=== How to complete this task ===
Carry on the forum post about the famous handgun shot, starting right after its last line.

=== Document text ===
========

# The recount of a famous handgun shot....



## JWarren (Mar 25, 2011)

I have just read this for the umpteenth time and I am still amazed by this story as told by Elmer Kieth himself, recounting his famous 600 yard shot...



Paul Kriley and I hunted up Clear Creek on the right side where it is partly open bunch grass meadows and partly patches of timber. We hunted all day, and although we saw several does at 80-90 yards, one at 60, that I could have killed. We passed them up, as I wanted a buck. Toward evening we topped out on a ridge. There was a swale between us and another small ridge on the side of the mountain slope about 300-400 yards away. Beyond that, out on the open sidehill, no doubt on account of the cougar, were about 20 mule deer, feeding. Two big bucks were in the band, and some lesser ones, the rest were does and long fawns. As it was getting late and the last day of the season, I wanted one of those bucks for meat. Being a half-mile away, I told Paul, “Take the .300 Magnum and duck back through this swale to that next ridge and that should put you within about 500 yards of them. I’ll stay here (the deer had seen us), let them watch me for a decoy.” Paul said, “You take the rifle.”
“I said, how is it sighted?”

========

=== Data provided ===
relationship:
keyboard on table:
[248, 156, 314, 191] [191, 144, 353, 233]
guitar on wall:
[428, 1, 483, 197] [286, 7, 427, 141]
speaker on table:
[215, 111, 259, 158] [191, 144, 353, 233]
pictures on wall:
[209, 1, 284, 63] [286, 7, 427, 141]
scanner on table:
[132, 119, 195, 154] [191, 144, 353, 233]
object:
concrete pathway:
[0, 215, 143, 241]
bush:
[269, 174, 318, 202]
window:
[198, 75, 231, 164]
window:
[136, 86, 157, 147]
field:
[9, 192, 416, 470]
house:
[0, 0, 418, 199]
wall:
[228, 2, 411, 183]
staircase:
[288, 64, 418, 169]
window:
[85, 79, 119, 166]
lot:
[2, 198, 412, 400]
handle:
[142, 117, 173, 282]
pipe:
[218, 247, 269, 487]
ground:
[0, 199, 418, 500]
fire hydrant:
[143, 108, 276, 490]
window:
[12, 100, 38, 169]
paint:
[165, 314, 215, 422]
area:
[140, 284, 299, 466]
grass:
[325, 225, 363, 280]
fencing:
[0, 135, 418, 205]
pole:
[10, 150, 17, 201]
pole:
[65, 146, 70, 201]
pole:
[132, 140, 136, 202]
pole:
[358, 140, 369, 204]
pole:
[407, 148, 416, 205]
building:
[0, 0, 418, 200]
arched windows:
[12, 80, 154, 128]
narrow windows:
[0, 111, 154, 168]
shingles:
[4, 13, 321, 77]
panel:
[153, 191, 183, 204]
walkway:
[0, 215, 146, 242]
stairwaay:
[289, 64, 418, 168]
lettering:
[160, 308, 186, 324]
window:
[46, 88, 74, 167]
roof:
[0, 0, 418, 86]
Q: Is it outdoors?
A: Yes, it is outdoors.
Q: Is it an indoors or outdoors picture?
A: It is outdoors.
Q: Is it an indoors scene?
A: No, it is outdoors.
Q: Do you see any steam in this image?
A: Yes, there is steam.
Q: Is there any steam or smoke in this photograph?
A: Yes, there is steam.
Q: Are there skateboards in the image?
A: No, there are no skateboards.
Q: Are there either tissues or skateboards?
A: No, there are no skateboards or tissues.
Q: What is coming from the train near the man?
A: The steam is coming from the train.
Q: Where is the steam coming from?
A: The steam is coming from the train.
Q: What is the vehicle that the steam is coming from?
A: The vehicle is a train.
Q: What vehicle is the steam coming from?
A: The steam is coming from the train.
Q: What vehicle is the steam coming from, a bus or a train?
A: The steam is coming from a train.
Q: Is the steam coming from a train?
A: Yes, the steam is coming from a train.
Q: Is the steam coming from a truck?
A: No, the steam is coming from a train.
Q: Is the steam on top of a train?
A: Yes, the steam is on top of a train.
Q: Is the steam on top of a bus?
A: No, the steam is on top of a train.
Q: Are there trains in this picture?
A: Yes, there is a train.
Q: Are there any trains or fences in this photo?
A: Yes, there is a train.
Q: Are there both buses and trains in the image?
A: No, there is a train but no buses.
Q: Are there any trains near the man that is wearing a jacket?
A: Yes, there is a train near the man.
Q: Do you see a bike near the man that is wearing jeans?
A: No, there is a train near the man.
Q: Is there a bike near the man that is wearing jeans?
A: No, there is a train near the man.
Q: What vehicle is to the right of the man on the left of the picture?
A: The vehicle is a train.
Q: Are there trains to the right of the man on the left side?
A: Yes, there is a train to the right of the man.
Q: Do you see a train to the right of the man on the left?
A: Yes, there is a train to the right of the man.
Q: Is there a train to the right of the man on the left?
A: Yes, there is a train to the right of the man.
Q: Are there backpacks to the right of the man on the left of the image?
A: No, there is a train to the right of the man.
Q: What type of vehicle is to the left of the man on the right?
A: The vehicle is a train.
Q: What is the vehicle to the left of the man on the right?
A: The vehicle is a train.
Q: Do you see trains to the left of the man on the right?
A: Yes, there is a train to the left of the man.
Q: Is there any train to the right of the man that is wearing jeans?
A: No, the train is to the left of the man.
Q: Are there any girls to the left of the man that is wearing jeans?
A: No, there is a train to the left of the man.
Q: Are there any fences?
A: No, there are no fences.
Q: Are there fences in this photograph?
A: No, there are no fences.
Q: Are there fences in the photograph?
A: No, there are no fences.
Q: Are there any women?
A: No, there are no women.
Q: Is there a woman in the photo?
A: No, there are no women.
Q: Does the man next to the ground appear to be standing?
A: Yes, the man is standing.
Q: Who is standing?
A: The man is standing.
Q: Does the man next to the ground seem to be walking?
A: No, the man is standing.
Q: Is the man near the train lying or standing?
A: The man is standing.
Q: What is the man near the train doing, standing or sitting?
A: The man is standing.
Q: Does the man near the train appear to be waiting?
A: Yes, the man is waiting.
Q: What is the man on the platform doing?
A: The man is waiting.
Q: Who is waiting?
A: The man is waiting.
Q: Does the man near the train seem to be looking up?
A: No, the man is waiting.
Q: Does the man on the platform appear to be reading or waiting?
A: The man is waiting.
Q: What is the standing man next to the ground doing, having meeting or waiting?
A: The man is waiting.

========

=== Result ===
He said, “one inch high at a hundred yards.” I told him to go ahead because I wouldn’t know where to hold it. I always sighted a .300 Magnum 3 inches high at a hundred and I wouldn’t know where to hold it at 500.

I said, “You go ahead and kill the biggest buck in the bunch for me.” Paul took off, went across the swale and climbed the ridge, laid down and crawled up to the top. He shot. The lower of the two bucks, which he later said was the biggest one, dropped and rolled down the mountain. I then took off across the swale to join him. Just before I climbed up the ridge to where he was lying, he started shooting again.

When I came up on top, the band of deer was pretty well long gone. They’d gone out to the next ridge top, turned up it slightly and went over. But the old buck was up following their trail, one front leg a-swinging. Paul had hit it. I asked Paul, “Is there any harm in me getting into this show?” He said, “No, go ahead.”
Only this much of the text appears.